● Problem to work on: Copy out exactly the lines below that run from the one holding "Джемы, варенья" to the one holding "LA ETERNIDAD DE ELENA", keeping both of those lines and no others.

-*-

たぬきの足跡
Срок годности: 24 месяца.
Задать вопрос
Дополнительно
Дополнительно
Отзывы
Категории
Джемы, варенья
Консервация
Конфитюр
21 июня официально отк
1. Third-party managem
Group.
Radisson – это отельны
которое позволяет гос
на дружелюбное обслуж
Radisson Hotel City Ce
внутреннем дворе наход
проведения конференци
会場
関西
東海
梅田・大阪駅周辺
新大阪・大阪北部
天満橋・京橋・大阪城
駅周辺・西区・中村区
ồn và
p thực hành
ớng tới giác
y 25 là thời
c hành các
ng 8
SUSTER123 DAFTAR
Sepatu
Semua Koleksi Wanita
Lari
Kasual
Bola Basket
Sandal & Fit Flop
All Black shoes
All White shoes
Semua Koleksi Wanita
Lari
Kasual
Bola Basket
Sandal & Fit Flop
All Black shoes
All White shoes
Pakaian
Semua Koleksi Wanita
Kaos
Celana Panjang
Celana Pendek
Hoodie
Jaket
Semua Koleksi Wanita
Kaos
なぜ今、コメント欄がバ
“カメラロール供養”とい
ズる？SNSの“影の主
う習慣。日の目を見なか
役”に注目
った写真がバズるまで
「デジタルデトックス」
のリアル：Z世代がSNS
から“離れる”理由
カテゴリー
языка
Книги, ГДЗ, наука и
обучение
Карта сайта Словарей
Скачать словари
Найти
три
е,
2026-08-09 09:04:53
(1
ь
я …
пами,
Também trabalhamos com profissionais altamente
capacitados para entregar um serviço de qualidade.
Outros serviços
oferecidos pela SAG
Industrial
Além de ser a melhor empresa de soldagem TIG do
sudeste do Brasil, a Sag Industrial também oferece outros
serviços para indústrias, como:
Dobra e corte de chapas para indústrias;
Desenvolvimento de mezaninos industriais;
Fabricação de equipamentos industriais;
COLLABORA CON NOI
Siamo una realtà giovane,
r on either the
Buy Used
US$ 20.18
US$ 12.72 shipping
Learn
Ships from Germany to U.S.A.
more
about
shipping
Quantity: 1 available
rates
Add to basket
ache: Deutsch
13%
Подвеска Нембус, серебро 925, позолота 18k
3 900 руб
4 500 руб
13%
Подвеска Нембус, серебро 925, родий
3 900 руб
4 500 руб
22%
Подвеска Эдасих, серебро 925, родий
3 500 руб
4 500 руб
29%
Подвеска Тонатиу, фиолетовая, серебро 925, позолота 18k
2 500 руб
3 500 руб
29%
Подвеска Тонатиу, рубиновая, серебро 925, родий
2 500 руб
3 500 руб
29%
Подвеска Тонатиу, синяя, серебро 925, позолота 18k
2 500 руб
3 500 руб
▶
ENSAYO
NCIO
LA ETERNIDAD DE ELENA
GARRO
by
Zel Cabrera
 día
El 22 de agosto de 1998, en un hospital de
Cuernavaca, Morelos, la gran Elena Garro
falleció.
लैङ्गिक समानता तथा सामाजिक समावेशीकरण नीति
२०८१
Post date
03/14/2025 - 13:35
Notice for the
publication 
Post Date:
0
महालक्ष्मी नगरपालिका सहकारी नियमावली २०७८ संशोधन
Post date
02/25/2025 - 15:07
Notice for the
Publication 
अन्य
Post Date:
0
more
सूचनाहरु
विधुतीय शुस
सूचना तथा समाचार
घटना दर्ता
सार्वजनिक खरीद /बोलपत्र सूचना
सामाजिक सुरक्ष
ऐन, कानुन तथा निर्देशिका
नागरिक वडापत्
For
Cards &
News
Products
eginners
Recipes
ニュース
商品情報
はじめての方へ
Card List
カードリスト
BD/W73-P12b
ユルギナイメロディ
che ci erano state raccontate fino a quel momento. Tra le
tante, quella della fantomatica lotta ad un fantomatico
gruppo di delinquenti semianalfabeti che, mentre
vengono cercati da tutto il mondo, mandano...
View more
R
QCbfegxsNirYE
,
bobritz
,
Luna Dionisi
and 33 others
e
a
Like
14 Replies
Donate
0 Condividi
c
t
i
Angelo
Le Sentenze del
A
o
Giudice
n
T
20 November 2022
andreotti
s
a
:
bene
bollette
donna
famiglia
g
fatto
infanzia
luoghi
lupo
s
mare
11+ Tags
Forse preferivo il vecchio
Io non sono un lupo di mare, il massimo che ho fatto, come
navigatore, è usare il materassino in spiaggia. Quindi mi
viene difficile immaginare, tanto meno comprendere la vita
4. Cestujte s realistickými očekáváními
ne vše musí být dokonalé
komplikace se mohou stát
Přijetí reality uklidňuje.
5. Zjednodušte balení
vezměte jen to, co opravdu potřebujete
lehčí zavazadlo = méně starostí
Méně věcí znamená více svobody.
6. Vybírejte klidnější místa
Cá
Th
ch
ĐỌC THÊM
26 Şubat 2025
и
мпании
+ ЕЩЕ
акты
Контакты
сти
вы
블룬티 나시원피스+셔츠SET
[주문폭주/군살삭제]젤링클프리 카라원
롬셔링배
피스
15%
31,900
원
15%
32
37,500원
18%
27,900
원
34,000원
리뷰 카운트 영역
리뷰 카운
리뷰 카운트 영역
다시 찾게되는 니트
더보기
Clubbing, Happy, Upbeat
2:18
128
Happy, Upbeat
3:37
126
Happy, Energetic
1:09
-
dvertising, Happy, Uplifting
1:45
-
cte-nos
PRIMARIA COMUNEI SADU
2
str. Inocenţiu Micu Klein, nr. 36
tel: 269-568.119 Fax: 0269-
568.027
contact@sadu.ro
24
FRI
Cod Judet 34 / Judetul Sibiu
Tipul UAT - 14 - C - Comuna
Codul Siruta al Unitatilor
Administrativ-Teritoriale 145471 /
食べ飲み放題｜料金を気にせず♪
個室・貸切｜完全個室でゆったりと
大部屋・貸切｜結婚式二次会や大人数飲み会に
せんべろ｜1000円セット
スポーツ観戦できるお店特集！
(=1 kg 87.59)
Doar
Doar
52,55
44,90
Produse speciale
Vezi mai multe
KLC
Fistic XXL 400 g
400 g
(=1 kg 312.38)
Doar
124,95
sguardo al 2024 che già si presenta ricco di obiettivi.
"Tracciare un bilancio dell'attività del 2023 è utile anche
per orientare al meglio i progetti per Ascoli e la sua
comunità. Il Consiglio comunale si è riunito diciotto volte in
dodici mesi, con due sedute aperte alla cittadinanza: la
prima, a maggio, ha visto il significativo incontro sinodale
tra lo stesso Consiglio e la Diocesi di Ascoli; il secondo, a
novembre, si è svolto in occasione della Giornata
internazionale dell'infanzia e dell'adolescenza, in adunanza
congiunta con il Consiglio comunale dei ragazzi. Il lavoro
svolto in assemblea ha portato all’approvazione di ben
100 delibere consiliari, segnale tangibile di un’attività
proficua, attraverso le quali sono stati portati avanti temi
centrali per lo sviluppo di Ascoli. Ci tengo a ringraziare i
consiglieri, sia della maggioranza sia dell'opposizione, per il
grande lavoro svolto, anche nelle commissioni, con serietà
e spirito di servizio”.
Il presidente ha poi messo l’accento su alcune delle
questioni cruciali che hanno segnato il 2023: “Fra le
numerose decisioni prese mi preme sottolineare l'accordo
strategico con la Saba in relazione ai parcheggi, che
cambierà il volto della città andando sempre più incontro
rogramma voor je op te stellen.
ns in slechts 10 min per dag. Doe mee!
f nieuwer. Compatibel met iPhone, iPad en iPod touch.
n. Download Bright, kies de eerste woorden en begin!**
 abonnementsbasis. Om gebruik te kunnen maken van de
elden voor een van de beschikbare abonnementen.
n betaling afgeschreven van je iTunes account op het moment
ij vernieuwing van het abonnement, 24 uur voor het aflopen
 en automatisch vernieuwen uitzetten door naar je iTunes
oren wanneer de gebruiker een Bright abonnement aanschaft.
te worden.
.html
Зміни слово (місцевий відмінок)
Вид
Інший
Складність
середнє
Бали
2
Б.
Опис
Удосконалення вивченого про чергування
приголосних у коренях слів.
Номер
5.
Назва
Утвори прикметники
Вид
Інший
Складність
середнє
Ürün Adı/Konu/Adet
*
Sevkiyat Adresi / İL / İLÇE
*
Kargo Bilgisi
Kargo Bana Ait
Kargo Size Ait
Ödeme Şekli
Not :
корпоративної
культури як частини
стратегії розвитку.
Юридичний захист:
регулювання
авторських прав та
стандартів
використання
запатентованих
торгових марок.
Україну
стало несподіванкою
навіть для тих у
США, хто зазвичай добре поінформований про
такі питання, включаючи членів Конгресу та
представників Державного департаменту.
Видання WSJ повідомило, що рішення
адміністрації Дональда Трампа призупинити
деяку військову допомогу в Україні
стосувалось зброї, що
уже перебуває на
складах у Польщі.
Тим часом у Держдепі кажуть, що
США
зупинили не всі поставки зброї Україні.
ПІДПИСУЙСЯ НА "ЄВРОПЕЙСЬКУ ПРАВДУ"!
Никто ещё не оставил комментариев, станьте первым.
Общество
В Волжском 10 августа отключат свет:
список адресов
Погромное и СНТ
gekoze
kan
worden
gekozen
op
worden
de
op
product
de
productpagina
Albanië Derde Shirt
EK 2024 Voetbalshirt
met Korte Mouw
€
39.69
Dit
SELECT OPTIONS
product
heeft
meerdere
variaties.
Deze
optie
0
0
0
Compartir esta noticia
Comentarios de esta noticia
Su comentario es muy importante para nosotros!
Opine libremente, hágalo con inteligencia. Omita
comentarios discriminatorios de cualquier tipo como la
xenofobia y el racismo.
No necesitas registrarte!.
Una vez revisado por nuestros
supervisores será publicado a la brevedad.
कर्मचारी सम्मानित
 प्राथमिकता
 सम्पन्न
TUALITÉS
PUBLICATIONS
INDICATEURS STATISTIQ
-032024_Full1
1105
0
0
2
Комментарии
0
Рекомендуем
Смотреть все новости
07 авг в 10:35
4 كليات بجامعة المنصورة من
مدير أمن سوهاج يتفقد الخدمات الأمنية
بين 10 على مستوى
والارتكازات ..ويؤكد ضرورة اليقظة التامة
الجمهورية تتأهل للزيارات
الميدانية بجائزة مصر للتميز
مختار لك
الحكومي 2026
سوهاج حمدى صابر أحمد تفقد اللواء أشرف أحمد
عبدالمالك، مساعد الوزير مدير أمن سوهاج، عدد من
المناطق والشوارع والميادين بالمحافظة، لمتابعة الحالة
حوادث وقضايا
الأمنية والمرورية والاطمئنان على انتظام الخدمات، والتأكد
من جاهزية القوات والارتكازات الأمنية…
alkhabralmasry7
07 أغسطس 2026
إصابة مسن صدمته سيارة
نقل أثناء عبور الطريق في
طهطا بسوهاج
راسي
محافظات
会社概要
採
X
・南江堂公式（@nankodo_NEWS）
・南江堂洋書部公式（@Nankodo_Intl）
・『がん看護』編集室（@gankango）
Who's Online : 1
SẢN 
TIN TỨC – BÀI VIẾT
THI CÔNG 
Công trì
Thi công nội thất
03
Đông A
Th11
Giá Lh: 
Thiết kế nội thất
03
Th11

-*-

● Answer:
Джемы, варенья
Консервация
Конфитюр
21 июня официально отк
1. Third-party managem
Group.
Radisson – это отельны
которое позволяет гос
на дружелюбное обслуж
Radisson Hotel City Ce
внутреннем дворе наход
проведения конференци
会場
関西
東海
梅田・大阪駅周辺
新大阪・大阪北部
天満橋・京橋・大阪城
駅周辺・西区・中村区
ồn và
p thực hành
ớng tới giác
y 25 là thời
c hành các
ng 8
SUSTER123 DAFTAR
Sepatu
Semua Koleksi Wanita
Lari
Kasual
Bola Basket
Sandal & Fit Flop
All Black shoes
All White shoes
Semua Koleksi Wanita
Lari
Kasual
Bola Basket
Sandal & Fit Flop
All Black shoes
All White shoes
Pakaian
Semua Koleksi Wanita
Kaos
Celana Panjang
Celana Pendek
Hoodie
Jaket
Semua Koleksi Wanita
Kaos
なぜ今、コメント欄がバ
“カメラロール供養”とい
ズる？SNSの“影の主
う習慣。日の目を見なか
役”に注目
った写真がバズるまで
「デジタルデトックス」
のリアル：Z世代がSNS
から“離れる”理由
カテゴリー
языка
Книги, ГДЗ, наука и
обучение
Карта сайта Словарей
Скачать словари
Найти
три
е,
2026-08-09 09:04:53
(1
ь
я …
пами,
Também trabalhamos com profissionais altamente
capacitados para entregar um serviço de qualidade.
Outros serviços
oferecidos pela SAG
Industrial
Além de ser a melhor empresa de soldagem TIG do
sudeste do Brasil, a Sag Industrial também oferece outros
serviços para indústrias, como:
Dobra e corte de chapas para indústrias;
Desenvolvimento de mezaninos industriais;
Fabricação de equipamentos industriais;
COLLABORA CON NOI
Siamo una realtà giovane,
r on either the
Buy Used
US$ 20.18
US$ 12.72 shipping
Learn
Ships from Germany to U.S.A.
more
about
shipping
Quantity: 1 available
rates
Add to basket
ache: Deutsch
13%
Подвеска Нембус, серебро 925, позолота 18k
3 900 руб
4 500 руб
13%
Подвеска Нембус, серебро 925, родий
3 900 руб
4 500 руб
22%
Подвеска Эдасих, серебро 925, родий
3 500 руб
4 500 руб
29%
Подвеска Тонатиу, фиолетовая, серебро 925, позолота 18k
2 500 руб
3 500 руб
29%
Подвеска Тонатиу, рубиновая, серебро 925, родий
2 500 руб
3 500 руб
29%
Подвеска Тонатиу, синяя, серебро 925, позолота 18k
2 500 руб
3 500 руб
▶
ENSAYO
NCIO
LA ETERNIDAD DE ELENA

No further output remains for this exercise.